● Supplied data

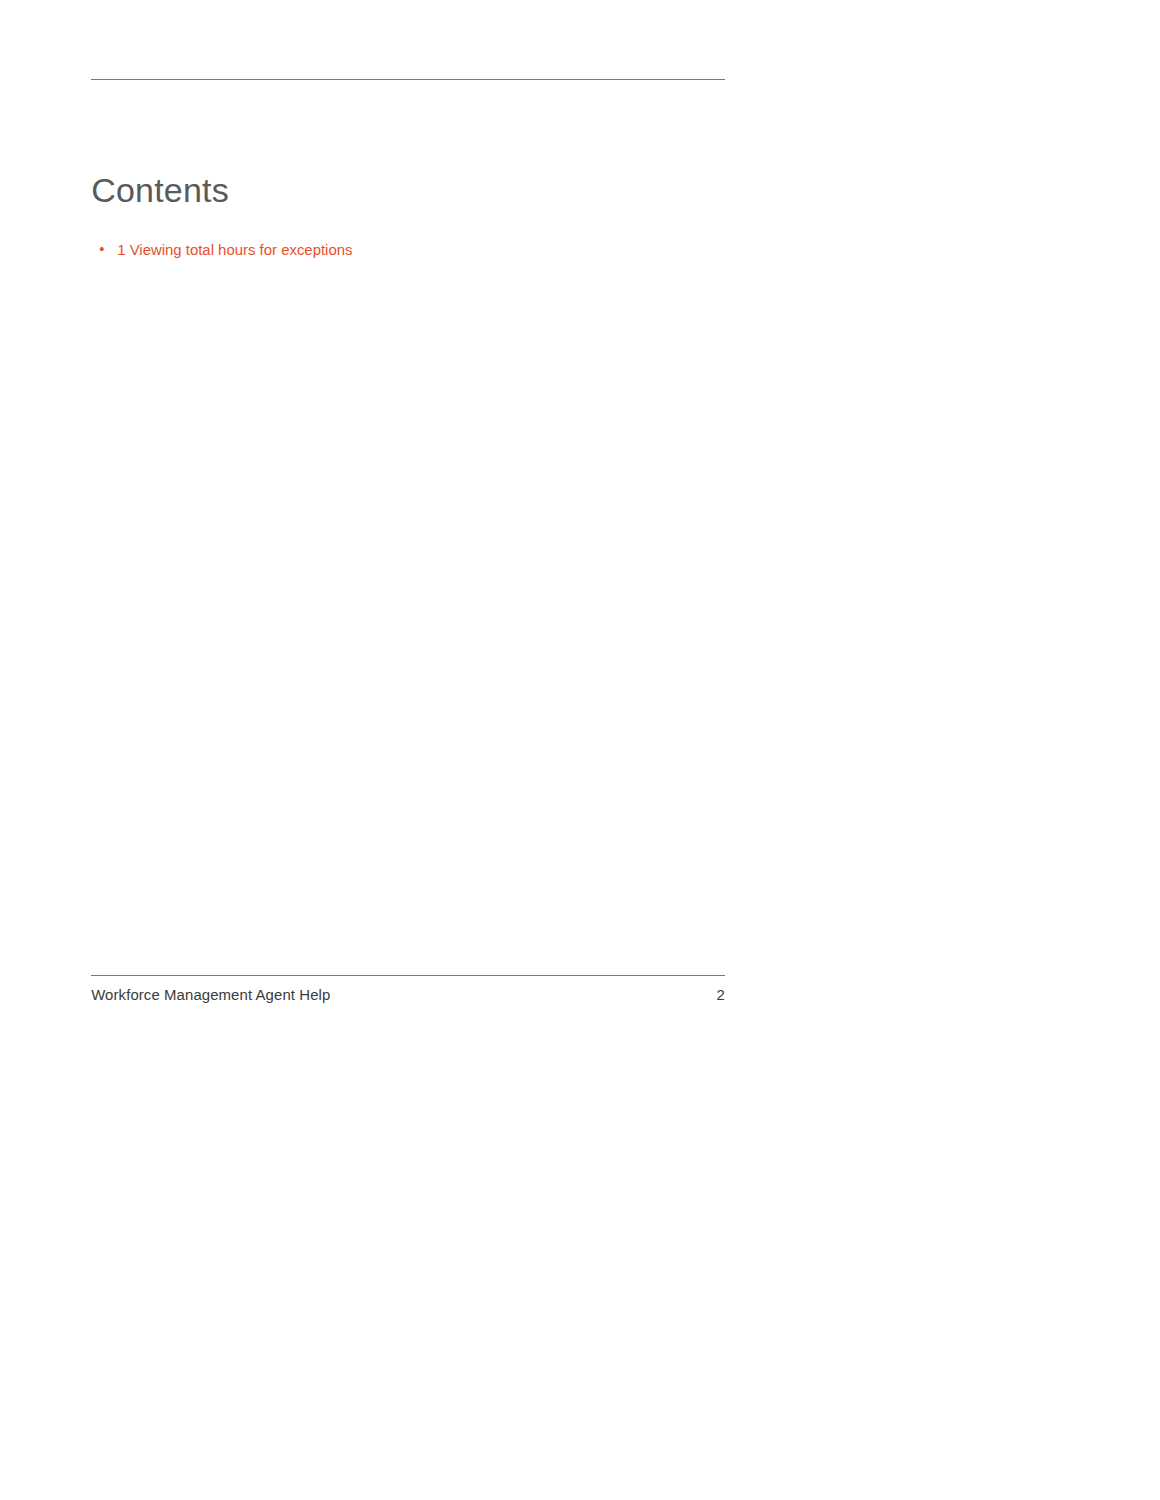Contents
1 Viewing total hours for exceptions
Workforce Management Agent Help 2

● Assignment
An exact copy of the listing is needed, minus its pictures.

● Task solution
Contents
1 Viewing total hours for exceptions
Workforce Management Agent Help 2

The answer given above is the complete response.